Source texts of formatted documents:

------

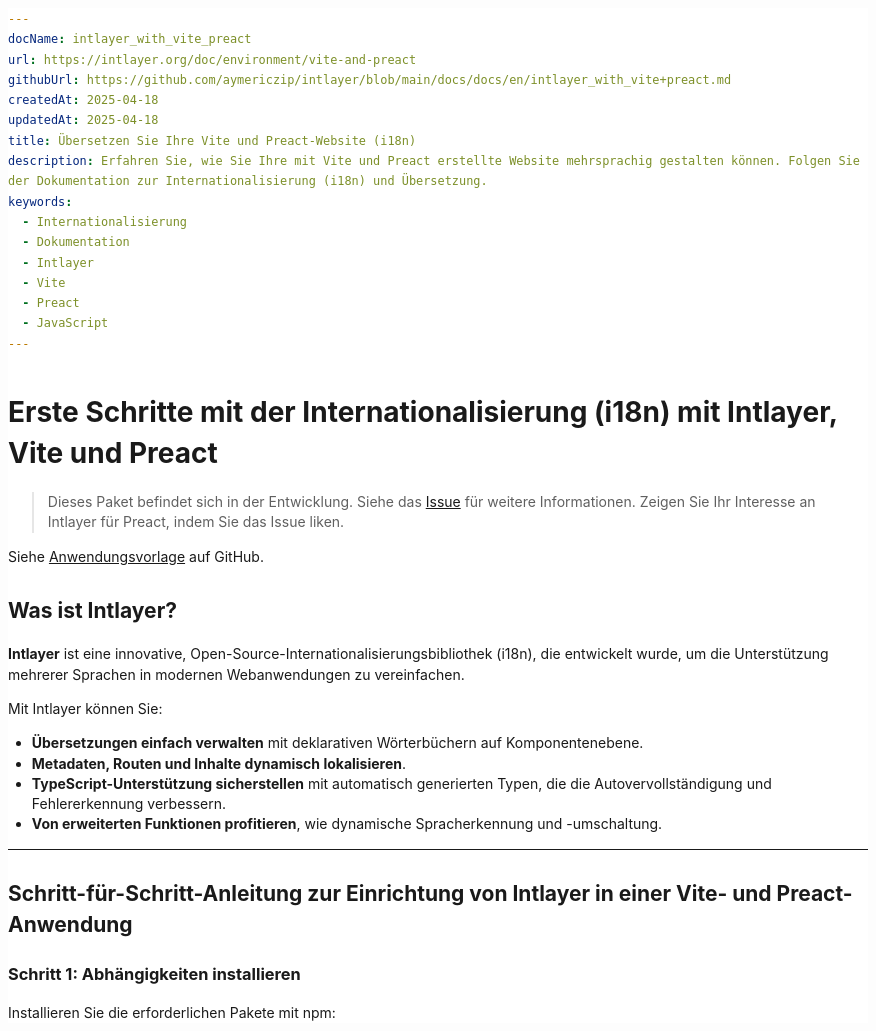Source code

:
 ```yaml
---
docName: intlayer_with_vite_preact
url: https://intlayer.org/doc/environment/vite-and-preact
githubUrl: https://github.com/aymericzip/intlayer/blob/main/docs/docs/en/intlayer_with_vite+preact.md
createdAt: 2025-04-18
updatedAt: 2025-04-18
title: Übersetzen Sie Ihre Vite und Preact-Website (i18n)
description: Erfahren Sie, wie Sie Ihre mit Vite und Preact erstellte Website mehrsprachig gestalten können. Folgen Sie der Dokumentation zur Internationalisierung (i18n) und Übersetzung.
keywords:
  - Internationalisierung
  - Dokumentation
  - Intlayer
  - Vite
  - Preact
  - JavaScript
---
```


# Erste Schritte mit der Internationalisierung (i18n) mit Intlayer, Vite und Preact

> Dieses Paket befindet sich in der Entwicklung. Siehe das [Issue](https://github.com/aymericzip/intlayer/issues/118) für weitere Informationen. Zeigen Sie Ihr Interesse an Intlayer für Preact, indem Sie das Issue liken.

Siehe [Anwendungsvorlage](https://github.com/aymericzip/intlayer-vite-preact-template) auf GitHub.

## Was ist Intlayer?

**Intlayer** ist eine innovative, Open-Source-Internationalisierungsbibliothek (i18n), die entwickelt wurde, um die Unterstützung mehrerer Sprachen in modernen Webanwendungen zu vereinfachen.

Mit Intlayer können Sie:

- **Übersetzungen einfach verwalten** mit deklarativen Wörterbüchern auf Komponentenebene.
- **Metadaten, Routen und Inhalte dynamisch lokalisieren**.
- **TypeScript-Unterstützung sicherstellen** mit automatisch generierten Typen, die die Autovervollständigung und Fehlererkennung verbessern.
- **Von erweiterten Funktionen profitieren**, wie dynamische Spracherkennung und -umschaltung.

---

## Schritt-für-Schritt-Anleitung zur Einrichtung von Intlayer in einer Vite- und Preact-Anwendung

### Schritt 1: Abhängigkeiten installieren

Installieren Sie die erforderlichen Pakete mit npm:
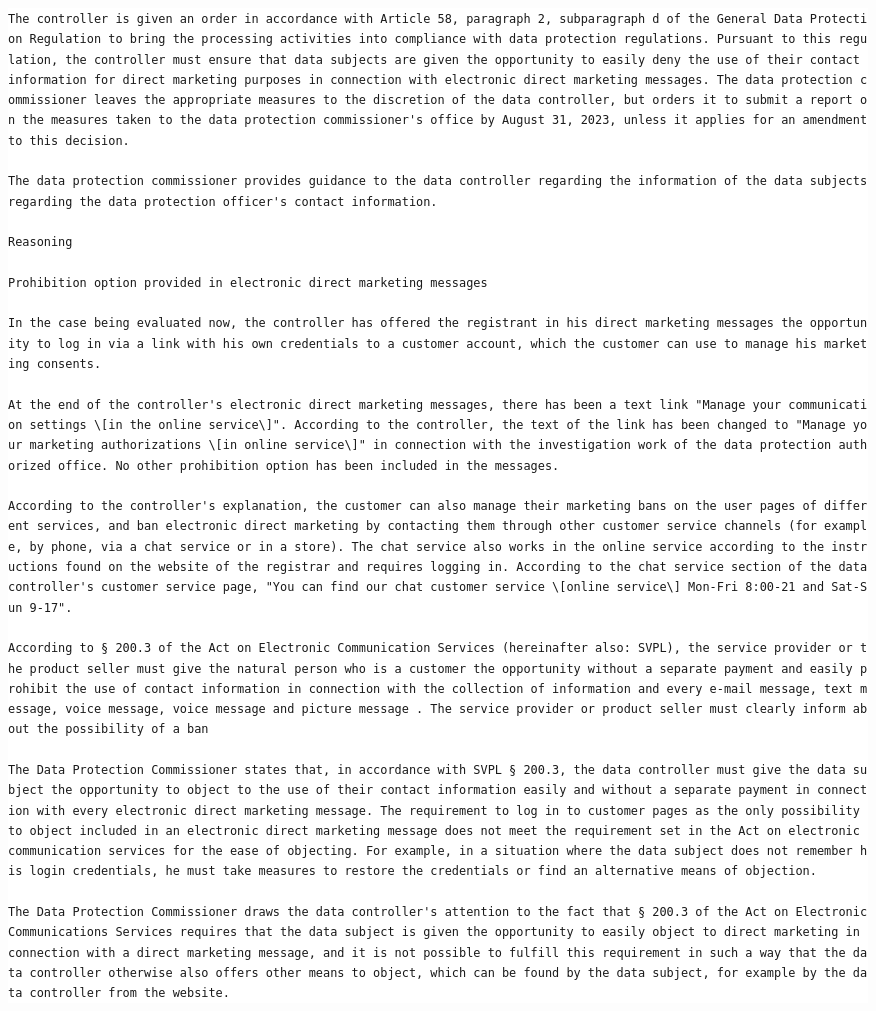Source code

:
 ```
The controller is given an order in accordance with Article 58, paragraph 2, subparagraph d of the General Data Protection Regulation to bring the processing activities into compliance with data protection regulations. Pursuant to this regulation, the controller must ensure that data subjects are given the opportunity to easily deny the use of their contact information for direct marketing purposes in connection with electronic direct marketing messages. The data protection commissioner leaves the appropriate measures to the discretion of the data controller, but orders it to submit a report on the measures taken to the data protection commissioner's office by August 31, 2023, unless it applies for an amendment to this decision.

The data protection commissioner provides guidance to the data controller regarding the information of the data subjects regarding the data protection officer's contact information.

Reasoning

Prohibition option provided in electronic direct marketing messages

In the case being evaluated now, the controller has offered the registrant in his direct marketing messages the opportunity to log in via a link with his own credentials to a customer account, which the customer can use to manage his marketing consents.

At the end of the controller's electronic direct marketing messages, there has been a text link "Manage your communication settings \[in the online service\]". According to the controller, the text of the link has been changed to "Manage your marketing authorizations \[in online service\]" in connection with the investigation work of the data protection authorized office. No other prohibition option has been included in the messages.

According to the controller's explanation, the customer can also manage their marketing bans on the user pages of different services, and ban electronic direct marketing by contacting them through other customer service channels (for example, by phone, via a chat service or in a store). The chat service also works in the online service according to the instructions found on the website of the registrar and requires logging in. According to the chat service section of the data controller's customer service page, "You can find our chat customer service \[online service\] Mon-Fri 8:00-21 and Sat-Sun 9-17".

According to § 200.3 of the Act on Electronic Communication Services (hereinafter also: SVPL), the service provider or the product seller must give the natural person who is a customer the opportunity without a separate payment and easily prohibit the use of contact information in connection with the collection of information and every e-mail message, text message, voice message, voice message and picture message . The service provider or product seller must clearly inform about the possibility of a ban

The Data Protection Commissioner states that, in accordance with SVPL § 200.3, the data controller must give the data subject the opportunity to object to the use of their contact information easily and without a separate payment in connection with every electronic direct marketing message. The requirement to log in to customer pages as the only possibility to object included in an electronic direct marketing message does not meet the requirement set in the Act on electronic communication services for the ease of objecting. For example, in a situation where the data subject does not remember his login credentials, he must take measures to restore the credentials or find an alternative means of objection.

The Data Protection Commissioner draws the data controller's attention to the fact that § 200.3 of the Act on Electronic Communications Services requires that the data subject is given the opportunity to easily object to direct marketing in connection with a direct marketing message, and it is not possible to fulfill this requirement in such a way that the data controller otherwise also offers other means to object, which can be found by the data subject, for example by the data controller from the website.

```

------

** Required action **
Would you report every line of the entries above containing the word "Unterstützung"?

** Answer box **
**Intlayer** ist eine innovative, Open-Source-Internationalisierungsbibliothek (i18n), die entwickelt wurde, um die Unterstützung mehrerer Sprachen in modernen Webanwendungen zu vereinfachen.
- **TypeScript-Unterstützung sicherstellen** mit automatisch generierten Typen, die die Autovervollständigung und Fehlererkennung verbessern.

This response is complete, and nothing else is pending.